This repository contains code for Parts I and II of our Machine Learning Final project and for our implmentation of the bonus part.
The code we use for preprocessing our data is found in multiple files. First, we split our data into training and testing sets and write each set to a csv file in the file create_train_val_test_split.py. We encountered an issue with running dataset 2 on our models due to one of its features being in string form. Since the feature was binary (present/absent) we replace "present" and "absent" with the integer values 1 and 0, respectively. Code for this step can be found in convert_data2_str_features_to_int.py. Finally, we write the functions get_data() and process_data() in the file run_all_models.py to read the data from the csv files and format it to be input into our models.

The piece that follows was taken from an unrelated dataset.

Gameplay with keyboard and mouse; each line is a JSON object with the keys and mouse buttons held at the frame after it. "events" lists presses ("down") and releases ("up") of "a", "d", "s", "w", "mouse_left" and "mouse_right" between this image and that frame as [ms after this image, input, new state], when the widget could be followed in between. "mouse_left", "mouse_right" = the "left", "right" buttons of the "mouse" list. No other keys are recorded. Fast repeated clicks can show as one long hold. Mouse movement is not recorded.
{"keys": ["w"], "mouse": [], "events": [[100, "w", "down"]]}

To run PCA and T-SNE analysis, please refer to the two file in preprocessing folder. The utils.py will contain all the functions that was used to generate the plots in our report. The name of it function explains it purpose. The file dataViz.py are used as example usage.
In Part I, we run Logistic Regression, Boosting, KNN, Decision Trees, Random Forest, and SVM. Our process consists of the following steps:
- For each model, we establish a set of hyperparameters to test and run 10-fold cross-validation on each model using the training data for each dataset. We record the best classifier found for each model type. The code for these first two steps can be found in the file
run_all_models.py. The best models found for each dataset can be found in the folderoutput_metrics. - Next, we take the lists of parameters we eatsblished in step 1 and modify them as needed based on our results from cross-validation. Then, for each type of model, we train classifiers with all combinations of the hypoerparameters on all the training data and test on the test data. We measure the performance of each model with respect to the different hyperparameters considered to analyze how each hyperparameter contributes to the bias and variance of each mode. Code for this step can be found in the file
bias_variance_evaluation.py. Outputs from this step can be found in the folderbias_variance_comparisons. - Finally, we plot the train and test losses with respect to each hyperparameter considered for each model. Code for generating these plots can be found in the file
plot_results.py. Outputs from this step can be found in the folderplots.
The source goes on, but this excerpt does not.